Of course, There are times when religious beliefs actively harm the patient. Like, we have a lady with leg pain from a surgery who interprets it as devils biting her legs. She'll sit there and yell about devils instead of doing her physical therapy or asking for pain medication. It this case I would definitely say "Jane (fake name), I think your legs hurts because of you hip surgery. I don't see any devils. Why don't we walk around the day room a few times and see if you stop seeing those devils." Or something like that...

In general, we do try to play down the religion as much as we can though. If you don't you get people who think they're Jesus running around preaching, two of the women start fighting over the unit's Bible, and there's this one lady who starts yelling "Fuck you, holy ghost!" which really seems to upset the other residents, lol.

If they are speaking/praying loudly to god/jesus/etc in front of other patients. I always tell them, "He can hear you just as well inside your head as he can when you say it out loud. Try not to disturb the others. Thank you." (Of course no one is hearing anything, but the patients don't know I think that if I word it that way.)

So in general, treat it like any other delusion. Don't contradict it directly unless you absolutely have to, but don't let it disturb anyone else either. There are a lot of discussion on allnurses.com about supporting patients' religion without being sucked in yourself that might help you with the non-delusional patients. Good luck and try not to think too badly of those nurses - psych nursing is definitely not easy.

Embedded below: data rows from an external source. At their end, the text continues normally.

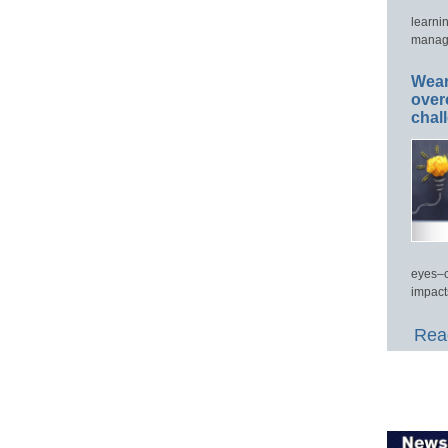
learni
manage
Wear
over
chal
eyes–c
impact
Read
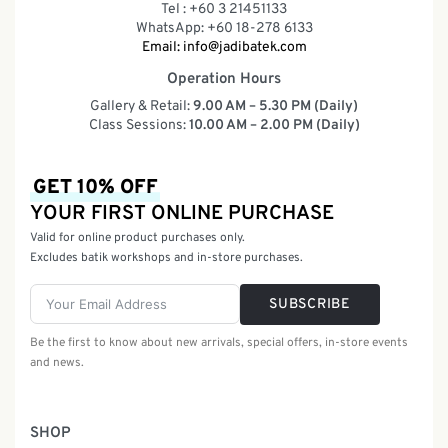
Tel : +60 3 21451133
WhatsApp: +60 18-278 6133
Email:
info@jadibatek.com
Operation Hours
Gallery & Retail:
9.00 AM – 5.30 PM (Daily)
Class Sessions:
10.00 AM – 2.00 PM (Daily)
GET 10% OFF
YOUR FIRST ONLINE PURCHASE
Valid for online product purchases only.
Excludes batik workshops and in-store purchases.
SUBSCRIBE
Be the first to know about new arrivals, special offers, in-store events
and news.
SHOP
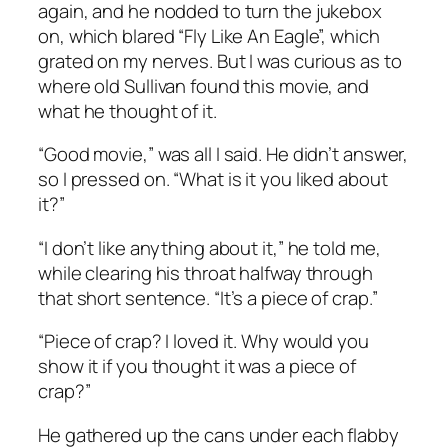
again, and he nodded to turn the jukebox
on, which blared “Fly Like An Eagle”, which
grated on my nerves. But I was curious as to
where old Sullivan found this movie, and
what he thought of it.
“Good movie,” was all I said. He didn’t answer,
so I pressed on. “What is it you liked about
it?”
“I don’t like anything about it,” he told me,
while clearing his throat halfway through
that short sentence. “It’s a piece of crap.”
“Piece of crap? I loved it. Why would you
show it if you thought it was a piece of
crap?”
He gathered up the cans under each flabby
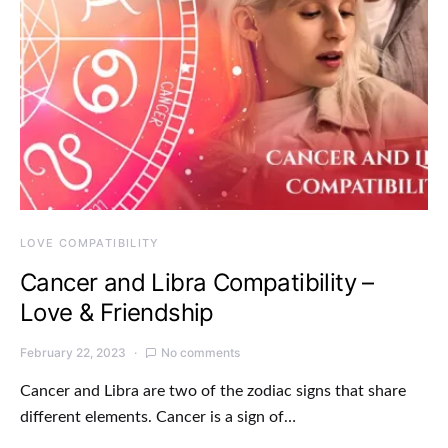
LOVE COMPATIBILITY
Cancer and Libra Compatibility –
Love & Friendship
February 22, 2023
No comments
Cancer and Libra are two of the zodiac signs that share
different elements. Cancer is a sign of…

I'm not a medical professional, but I'll offer that any adult who talks to or puts their imaginary friends at the center of their life isn't what I'd call a picture of mental health. Doesn't matter if they are in a lockdown ward somewhere or living it up in the Vatican. Same same.

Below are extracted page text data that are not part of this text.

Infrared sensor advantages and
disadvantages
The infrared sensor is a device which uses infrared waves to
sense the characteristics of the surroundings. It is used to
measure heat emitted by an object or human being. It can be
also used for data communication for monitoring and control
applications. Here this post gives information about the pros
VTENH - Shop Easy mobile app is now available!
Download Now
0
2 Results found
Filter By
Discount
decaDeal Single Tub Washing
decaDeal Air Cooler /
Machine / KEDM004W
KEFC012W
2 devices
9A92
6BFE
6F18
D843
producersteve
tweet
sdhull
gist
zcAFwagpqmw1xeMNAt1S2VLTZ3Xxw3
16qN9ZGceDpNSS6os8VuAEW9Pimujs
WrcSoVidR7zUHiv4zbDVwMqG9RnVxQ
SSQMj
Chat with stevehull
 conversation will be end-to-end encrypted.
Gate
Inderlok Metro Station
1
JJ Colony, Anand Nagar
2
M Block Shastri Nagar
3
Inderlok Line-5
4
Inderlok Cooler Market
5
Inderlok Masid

Stacey, I'm not a medical professional, but I sympathize. That has to be a fine line to walk, with your patients, their families, and your coworkers. Your private opinion is most likely not going to line up with your public comments from time to time.

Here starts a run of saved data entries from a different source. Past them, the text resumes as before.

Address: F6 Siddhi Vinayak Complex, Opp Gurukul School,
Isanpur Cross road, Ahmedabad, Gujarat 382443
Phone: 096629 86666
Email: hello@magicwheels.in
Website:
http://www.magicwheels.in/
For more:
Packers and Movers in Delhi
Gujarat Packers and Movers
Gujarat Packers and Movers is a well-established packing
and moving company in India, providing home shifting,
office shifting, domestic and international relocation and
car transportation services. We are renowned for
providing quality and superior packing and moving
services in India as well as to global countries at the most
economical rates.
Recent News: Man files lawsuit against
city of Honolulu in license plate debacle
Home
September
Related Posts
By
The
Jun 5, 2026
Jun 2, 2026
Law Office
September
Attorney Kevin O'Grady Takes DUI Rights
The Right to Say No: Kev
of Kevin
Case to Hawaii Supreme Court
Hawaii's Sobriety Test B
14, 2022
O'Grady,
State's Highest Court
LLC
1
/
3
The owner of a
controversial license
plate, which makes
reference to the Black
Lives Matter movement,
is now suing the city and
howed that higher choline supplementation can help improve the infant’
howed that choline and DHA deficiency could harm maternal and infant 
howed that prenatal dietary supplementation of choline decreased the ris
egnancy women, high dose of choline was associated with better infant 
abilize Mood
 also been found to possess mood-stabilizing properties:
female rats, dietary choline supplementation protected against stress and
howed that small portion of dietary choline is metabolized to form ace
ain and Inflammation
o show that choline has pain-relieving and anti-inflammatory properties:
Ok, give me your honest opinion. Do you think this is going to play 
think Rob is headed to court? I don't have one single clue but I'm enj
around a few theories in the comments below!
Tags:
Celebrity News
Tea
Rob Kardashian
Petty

I usually think of religion as delusion, and the more pious, the more deluded. On the other hand, it seems to me that a lot of religous people are not so much delusional as they are duped, by others, but also by themselves. Everybody they know says there's a god who talks to them, so what the hell? Maybe they just mistake that little voice of conscience that everybody hears for god. I'm not sure I'd put being thoroughly mistaken or deceived in the same category as delusion or mental illness. But there's definitely a point where that line is crossed, where talking to yourself becomes hallucination. I guess it's a matter of whether they listen more to the inner voices or to voices that everybody else can hear.